Germany's Schaeuble wants bailout aid capped at 800 billion euros

30.03.2012 15:00

 

(Reuters) - The euro zone should not commit more than 800 billion euros in rescue aid, and tapping that money should only be available when countries promise reforms, German Finance Minister Wolfgang Schaeuble said on Thursday.
The financial firewall would stand ready to help the bloc's large and indebted economies, namely Italy and Spain. Finance ministers meeting in Copenhagen are due to finalize it on Friday, putting in place one of the last big pieces of the euro zone's crisis response.
"We have 500 billion euros in fresh money available, together with the programs already agreed for Ireland, Portugal and the new program for Greece. It is about 800 billion (euros)," Schaeuble told a gathering at the University of Copenhagen.
"It think it's enough," he said, deflecting recent calls for a financial reserve of up to 1 trillion euros that would impress investors. "To spend more money is not the solution," he said.
Euro zone officials hope a big enough rescue fund will be sufficient to push rich, non-euro zone countries to raise the resources of the International Monetary Fund so the Washington-based lender could also help any stricken euro zone countries.
But Germany has resisted creating what the head of the Paris-based economic think-tank OECD has called "the mother of all firewalls."
The firewall would be made up of the euro zone's new permanent bailout fund, the European Stability Mechanism, the temporary European Financial Stability Facility and a European Union program that can raise up to 60 billion euros.
Roughly 300 billion euros that Schaeuble counted in his calculation has already been spent in aid to Greece, Portugal and Ireland.
A draft statement ahead of Friday's meeting obtained by Reuters said ministers would boost the euro zone's safety net to at least 700 billion euros and pledge an extra 240 billion euros if required.
But Schaeuble, who is highly likely to take on the influential job of chairing euro zone finance ministers' meetings this year, said help would not come without reform.
"We will help build a secure, social stability," Schaeuble said. "But the precondition that that will be possible is that every member state regains competitiveness," he said, pointing to reform programs in Italy and Spain.
"In Spain, labor reform is an absolutely necessity.
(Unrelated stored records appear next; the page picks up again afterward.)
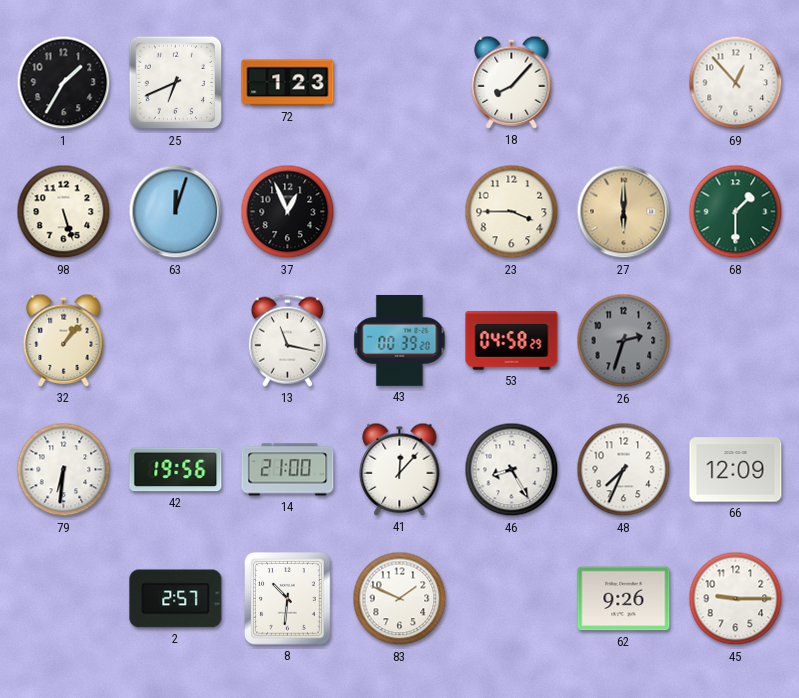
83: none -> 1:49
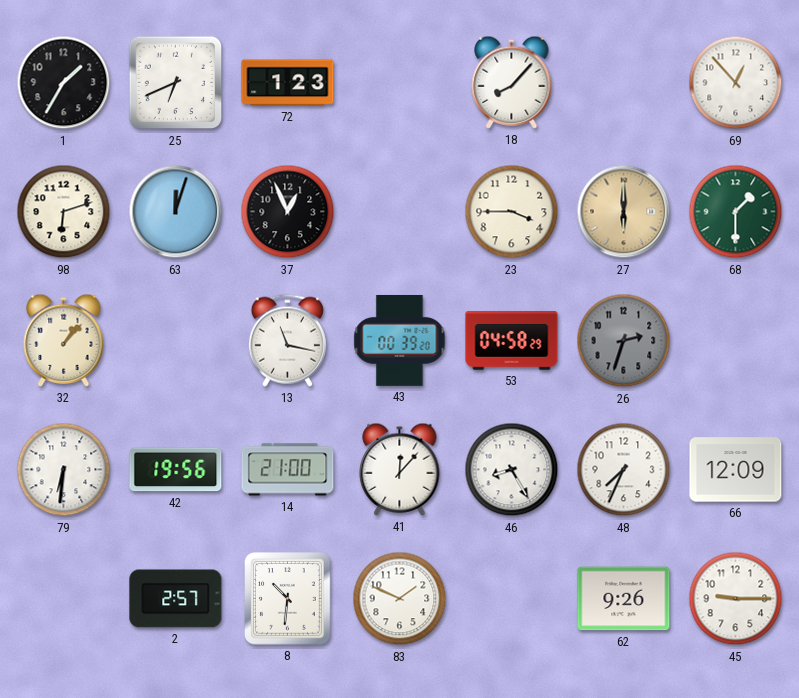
98: 5:27 -> 6:12
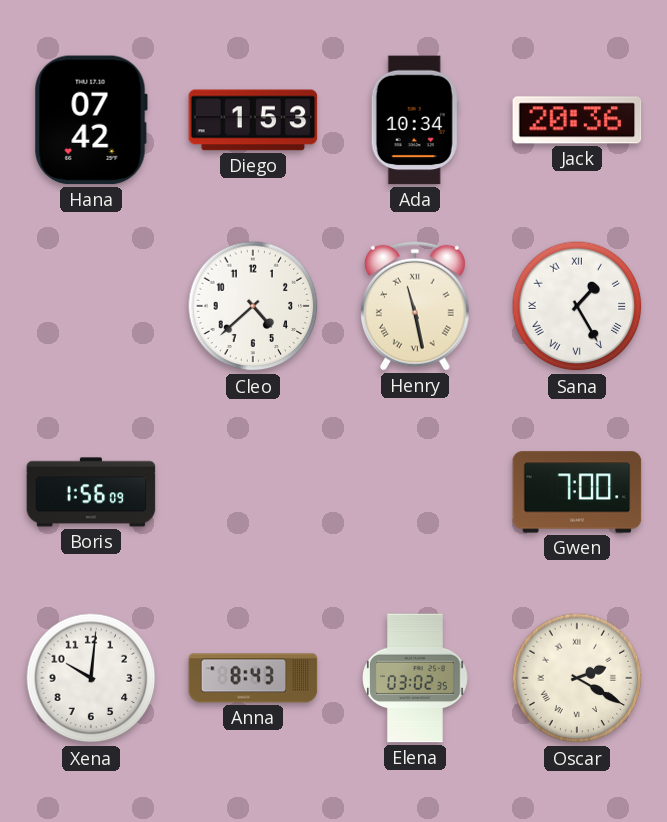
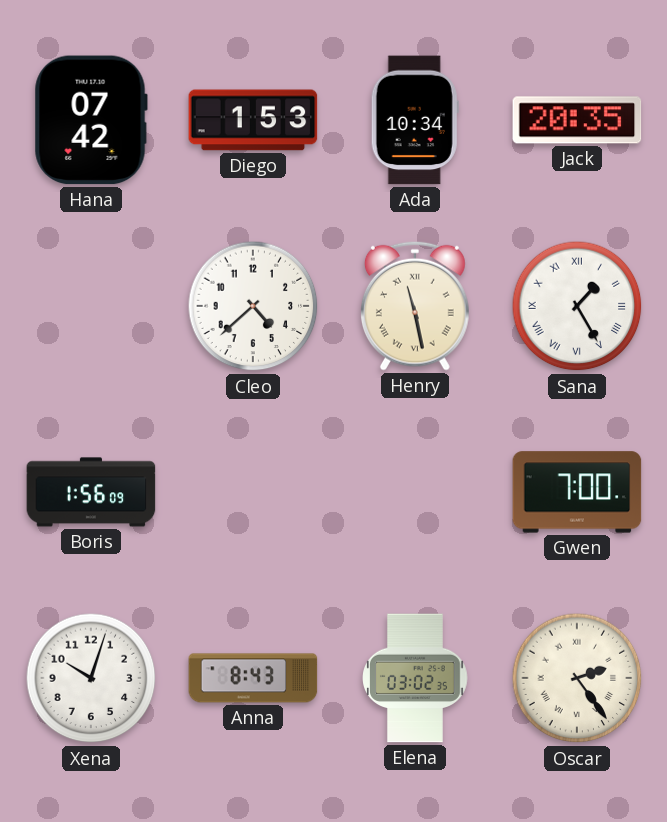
Jack: 20:36 -> 20:35
Xena: 10:01 -> 10:03
Oscar: 2:20 -> 2:24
You must not be astonished when you see youth unemployment at 48 percent when you look at the labor laws," Schaeuble said.
Schaeuble was speaking on a day that Spanish workers staged a general strike to protest against labor reforms which the Spanish government declared "unstoppable."
But Germany's finance minister said no member of the 17 nation currency area could be forced to leave by another, describing such discussions as "nonsense".
Schaeuble defended the EU's tough budget austerity, even at a time of recession in southern Europe.
"It is possible to reduce deficit in a growth friendly way; you have to balance deficit with structural reform," he said.